Phosphorous (PHOS) Elevated phosphorous can be an indicator of kidney disease.
Calcium (Ca+) Increased levels can be seen with diseases of the parathyroid gland and kidneys, or as an indicator of certain types of tumours.
Sodium, Potassium, Chloride (Na+, K+, Cl-) The balance of these electrolytes is vital to your pets health. Abnormal levels can be life-threatening. Electrolyte tests are important when evaluating vomiting, diarrhoea, dehydration and cardiac (heart) symptoms.

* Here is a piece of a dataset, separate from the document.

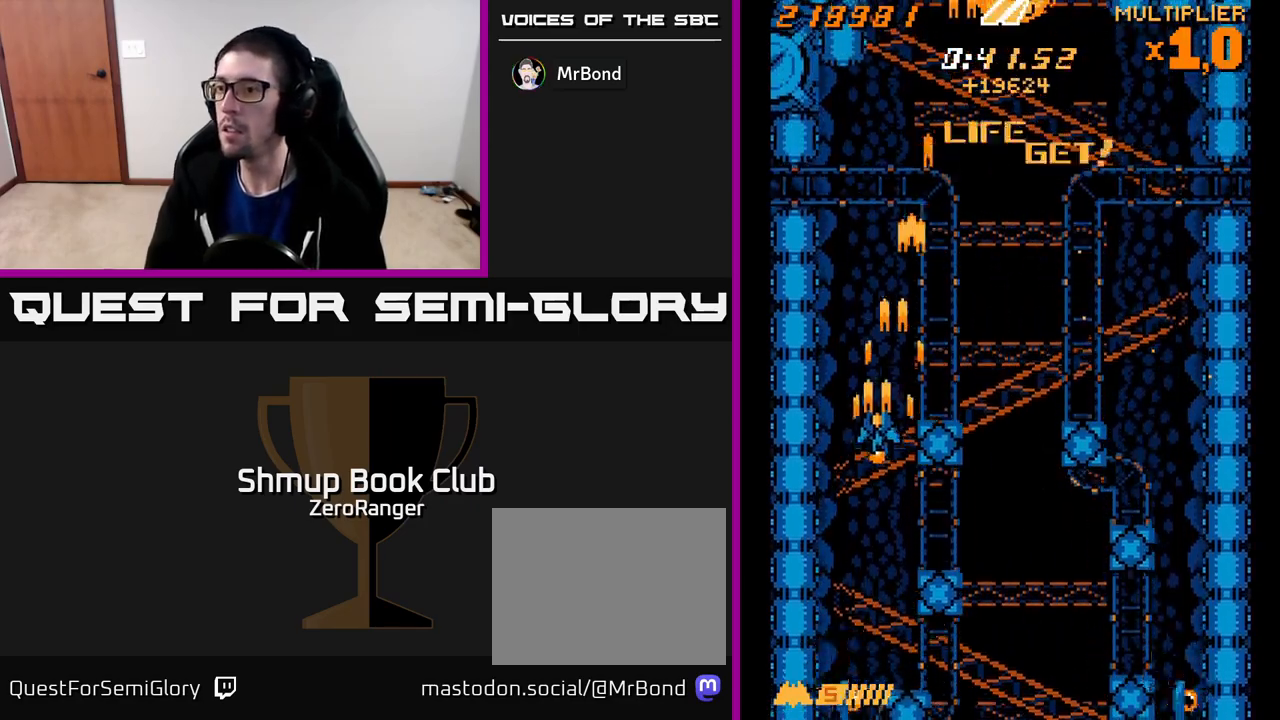
{"buttons": ["X", "DPAD_UP"], "left_stick": "center", "events": [[33, "DPAD_LEFT", "up"], [50, "X", "down"], [83, "A", "up"], [233, "DPAD_DOWN", "up"], [250, "DPAD_UP", "down"]]}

(UA) The urine contains byproducts from many organs, such as the kidneys, liver and pancreas. Abnormal levels of these byproducts can indicate diabetes or liver or urinary tract disease.
(ECG) Detects heart rate and electrical rhythm. Certain abnormal rhythms and heart rates can be harmful to animals undergoing anaesthesia.
Thyroxine (T4) This is a measurement of the level of thyroid hormone circulating in the blood, and is helpful in identifying thyroid disease. Thyroid disease occurs in both dogs and cats, and can have a serious impact on health if left untreated. Testing is especially important in cats older than seven years.
Heartworm: Heartworms are parasites that can live in the heart, major blood vessels and the lungs. Left untreated, heartworms can be life threatening.
Gamma-Glutamyl Transferase (GCT) Increases in GGT, a liver enzyme, are a measure of cholestasis.
Other Specific Tests
Pancreatic: Elevated canine pancreatic lipase (cPL) and feline pancreatic lipase (fPL), along with clinical assessment can help determine whether patients have pancreatitis, a potentially serious condition.
Feline Specific Tests
Feline Immunodeficiency Virus (FIV) and Feline Leukaemia Virus (FeLV) FIV and FeLV infection are two of the most serious, life-threatening illnesses in cats.